Supplied data –
▬▬▬▬▬▬▬▬▬▬

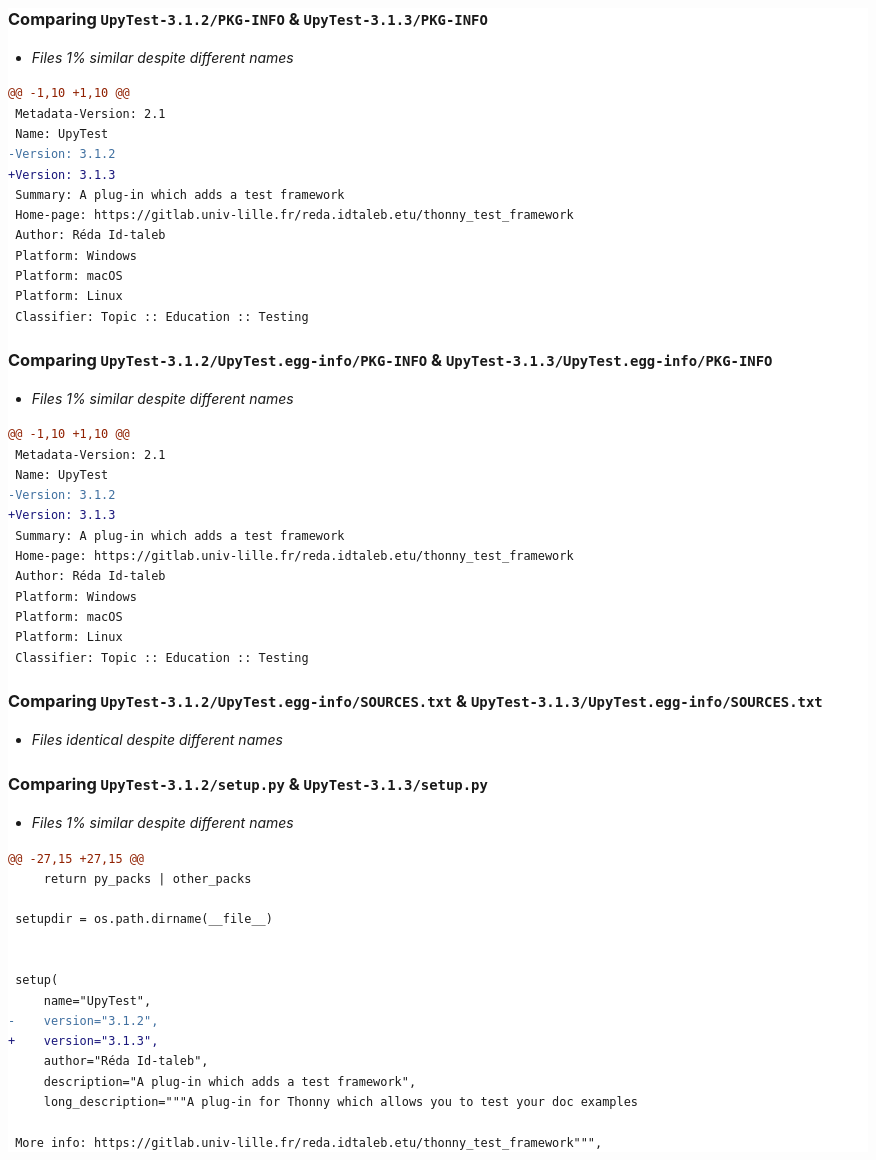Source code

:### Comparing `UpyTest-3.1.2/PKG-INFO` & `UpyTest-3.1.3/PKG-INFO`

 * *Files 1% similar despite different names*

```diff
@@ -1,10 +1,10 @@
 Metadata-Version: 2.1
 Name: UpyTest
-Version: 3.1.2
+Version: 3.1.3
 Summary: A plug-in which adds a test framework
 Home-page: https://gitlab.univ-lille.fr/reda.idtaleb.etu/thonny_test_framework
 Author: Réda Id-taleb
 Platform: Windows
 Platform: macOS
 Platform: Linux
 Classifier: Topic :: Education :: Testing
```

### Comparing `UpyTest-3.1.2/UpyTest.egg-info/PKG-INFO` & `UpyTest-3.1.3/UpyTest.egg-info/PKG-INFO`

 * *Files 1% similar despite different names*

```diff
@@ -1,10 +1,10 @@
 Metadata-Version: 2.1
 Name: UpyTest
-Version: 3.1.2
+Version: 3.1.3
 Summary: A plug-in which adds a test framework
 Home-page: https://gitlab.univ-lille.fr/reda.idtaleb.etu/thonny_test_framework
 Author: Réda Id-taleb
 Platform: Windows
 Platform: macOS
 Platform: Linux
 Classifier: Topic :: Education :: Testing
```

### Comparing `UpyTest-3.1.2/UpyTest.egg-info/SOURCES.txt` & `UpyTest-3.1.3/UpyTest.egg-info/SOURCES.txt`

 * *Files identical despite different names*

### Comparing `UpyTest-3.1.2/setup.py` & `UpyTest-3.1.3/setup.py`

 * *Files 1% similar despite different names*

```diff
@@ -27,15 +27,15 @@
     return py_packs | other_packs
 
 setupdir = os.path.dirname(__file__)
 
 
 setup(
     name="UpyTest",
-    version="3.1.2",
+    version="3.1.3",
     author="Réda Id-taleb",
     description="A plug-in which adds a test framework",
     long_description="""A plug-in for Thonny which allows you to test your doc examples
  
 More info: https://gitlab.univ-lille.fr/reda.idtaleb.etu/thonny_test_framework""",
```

▬▬▬▬▬▬▬▬▬▬

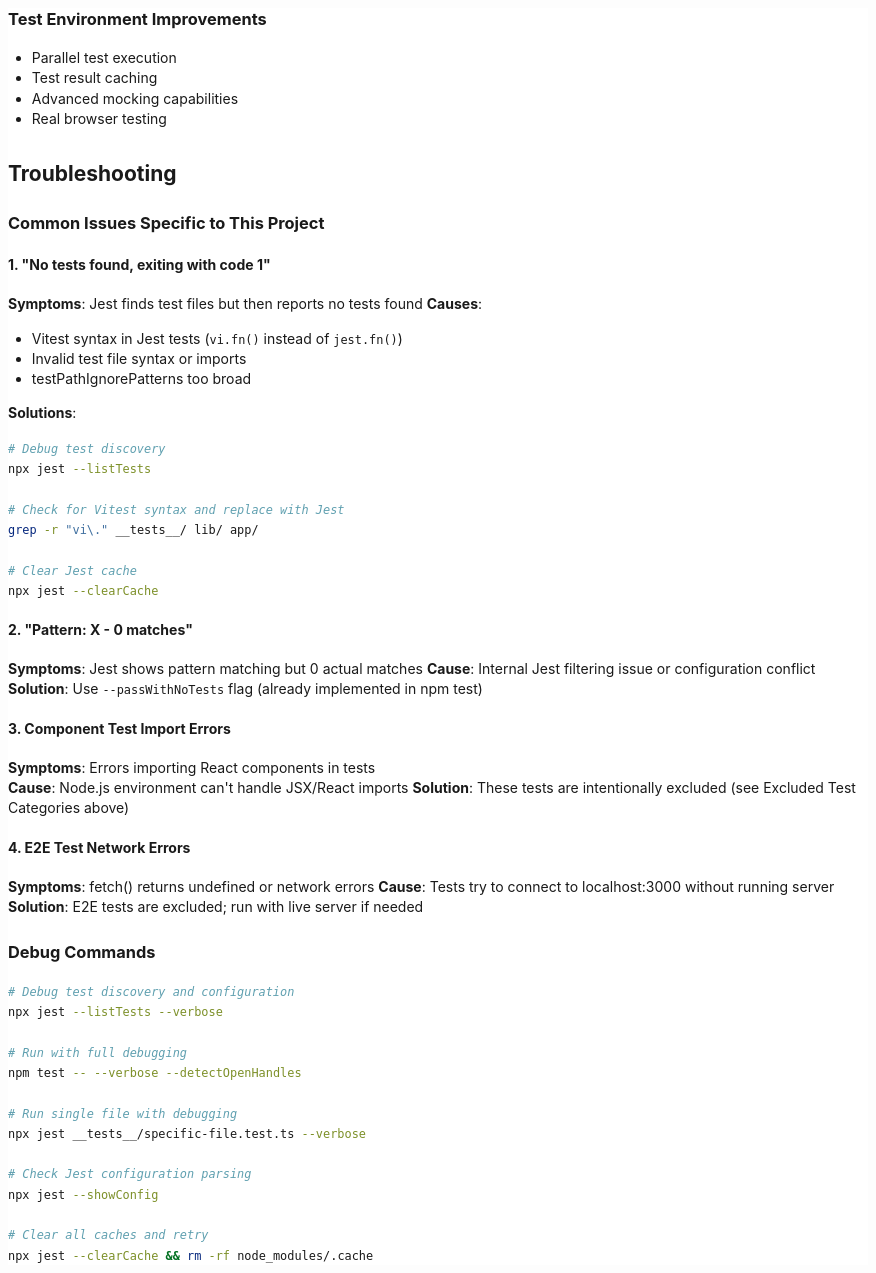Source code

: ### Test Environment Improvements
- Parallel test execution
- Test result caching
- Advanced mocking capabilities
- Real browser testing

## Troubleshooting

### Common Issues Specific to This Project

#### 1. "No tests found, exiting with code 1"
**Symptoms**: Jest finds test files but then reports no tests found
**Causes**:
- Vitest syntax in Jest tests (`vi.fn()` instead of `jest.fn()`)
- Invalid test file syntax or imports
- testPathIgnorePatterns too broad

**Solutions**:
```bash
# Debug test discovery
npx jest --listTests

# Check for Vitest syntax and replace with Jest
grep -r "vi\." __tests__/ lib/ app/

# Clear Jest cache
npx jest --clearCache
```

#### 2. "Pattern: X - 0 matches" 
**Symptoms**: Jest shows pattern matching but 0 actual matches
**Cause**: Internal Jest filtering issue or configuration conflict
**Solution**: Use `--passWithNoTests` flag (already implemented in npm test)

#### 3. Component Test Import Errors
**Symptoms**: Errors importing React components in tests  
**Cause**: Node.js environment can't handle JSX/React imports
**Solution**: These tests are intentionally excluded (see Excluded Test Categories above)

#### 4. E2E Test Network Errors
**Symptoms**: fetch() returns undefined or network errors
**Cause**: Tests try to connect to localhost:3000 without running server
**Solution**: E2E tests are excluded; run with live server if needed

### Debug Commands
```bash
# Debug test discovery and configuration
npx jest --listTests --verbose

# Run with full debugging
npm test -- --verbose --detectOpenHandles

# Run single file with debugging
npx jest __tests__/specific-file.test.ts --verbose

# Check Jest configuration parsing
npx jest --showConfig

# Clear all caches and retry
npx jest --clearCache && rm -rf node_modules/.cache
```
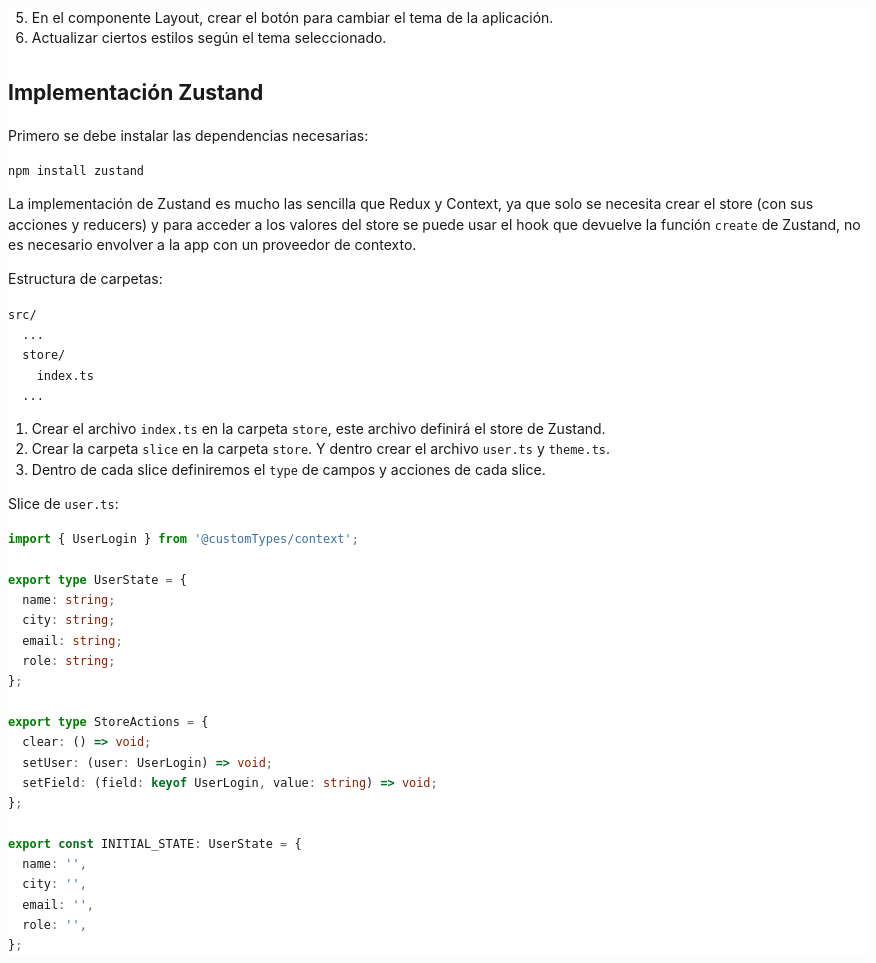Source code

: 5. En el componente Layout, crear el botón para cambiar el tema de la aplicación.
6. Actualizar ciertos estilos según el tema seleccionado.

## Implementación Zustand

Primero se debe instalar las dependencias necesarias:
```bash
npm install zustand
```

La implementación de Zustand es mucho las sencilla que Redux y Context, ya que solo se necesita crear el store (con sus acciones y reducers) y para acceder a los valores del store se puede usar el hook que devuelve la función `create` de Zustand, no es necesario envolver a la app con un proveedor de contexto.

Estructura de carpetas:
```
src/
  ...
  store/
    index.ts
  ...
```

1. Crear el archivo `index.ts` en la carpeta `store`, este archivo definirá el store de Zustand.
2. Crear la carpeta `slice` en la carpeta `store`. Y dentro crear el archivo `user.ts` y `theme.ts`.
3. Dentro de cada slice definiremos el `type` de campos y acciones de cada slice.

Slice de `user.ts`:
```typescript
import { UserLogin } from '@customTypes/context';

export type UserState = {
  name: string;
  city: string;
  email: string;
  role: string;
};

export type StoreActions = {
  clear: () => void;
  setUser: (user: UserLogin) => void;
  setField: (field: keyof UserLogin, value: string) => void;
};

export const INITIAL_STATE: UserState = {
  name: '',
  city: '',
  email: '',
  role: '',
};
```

▬▬▬▬▬▬▬▬▬▬

Assignment – Only the lines with "string" are needed; find them in the records and copy each one.

Solved exercise –
  name: string;
  city: string;
  email: string;
  role: string;
  setField: (field: keyof UserLogin, value: string) => void;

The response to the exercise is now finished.